Programme de la conférence

Nous présentons les bases de l'imagerie Raman cohérente et les développements techniques associés pour en faire une méthode d'imagerie chimique dans les domaines de la biologie et de la médecine. Nous aborderons également comment on peut accéder à des très grands champs de vue en utilisant des caméras tout en bénéficiant d'un sectionnement optique.

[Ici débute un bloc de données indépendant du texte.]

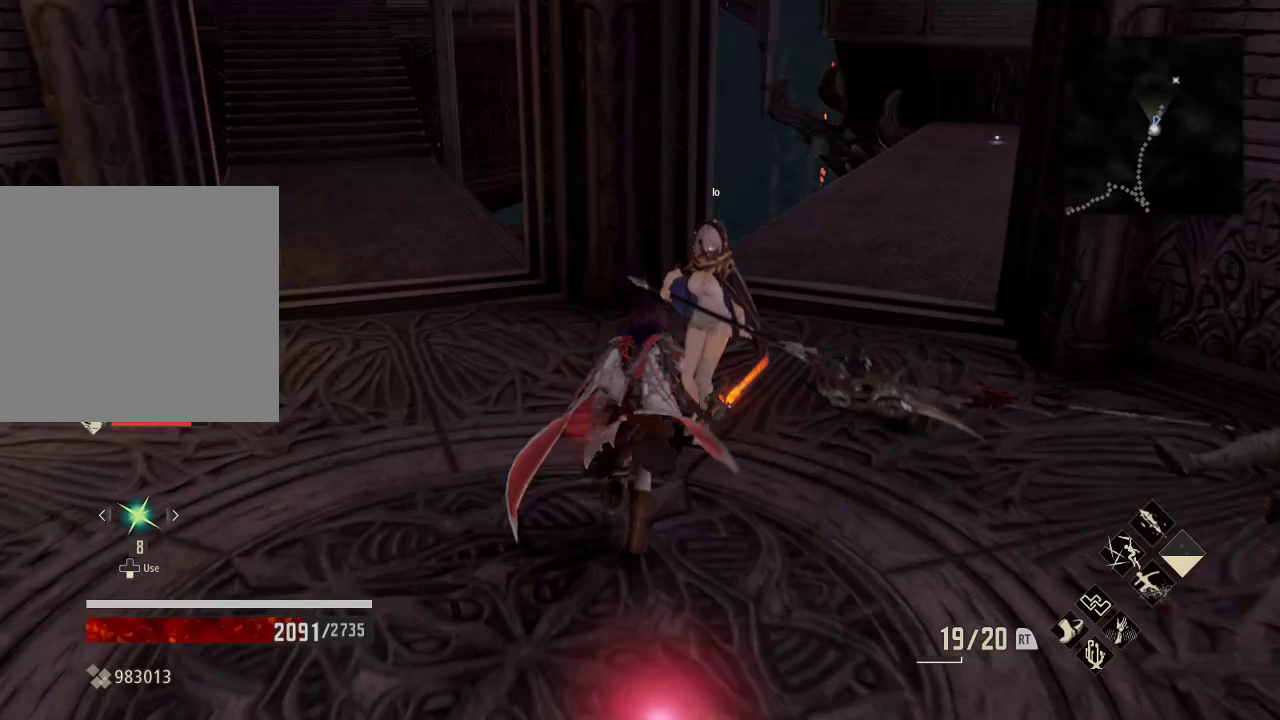
{"buttons": ["START"], "left_stick": "up-right", "right_stick": "center", "events": [[433, "START", "down"]]}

Nous présentons une approche de microscopie sans marquage combinant la génération de troisième harmonique et la durée de vie de fluorescence excitée à deux photons. Cette méthode permet de cartographier la myéline et le métabolisme dans des cultures de tissu nerveux, et d’étudier les processus de démyélinisation avec une résolution subcellulaire.

Nous décrivons le développement d’un microscope numérique holographique non linéaire pour la cartographie en 3D du rayonnement au deuxième harmonique d’un échantillon. De plus, nous implémentons une technique de multiplexage de polarisation afin d’étudier les dépendances polarimétriques des échantillons.

We establish a general multiscale numerical framework relating the micrometer-scale SHG measurements to the atomic-scale and molecular structure of proteins. By bridging scales from the molecular bonds to the optical wavelength, our model provides accurate interpretation of SHG signals in terms of protein structure and supramolecular organization.

La microscopie plénoptique capture instantanément les informations spatiales et angulaires permettant la reconstruction d'un volume. Jusqu’a présent, cette méthode offre un champ de vue réduit et une résolution modérée. Nous présentons ici une version augmentée qui offre une haute résolution sur une population étendue d’ agrégats multi-cellulaires.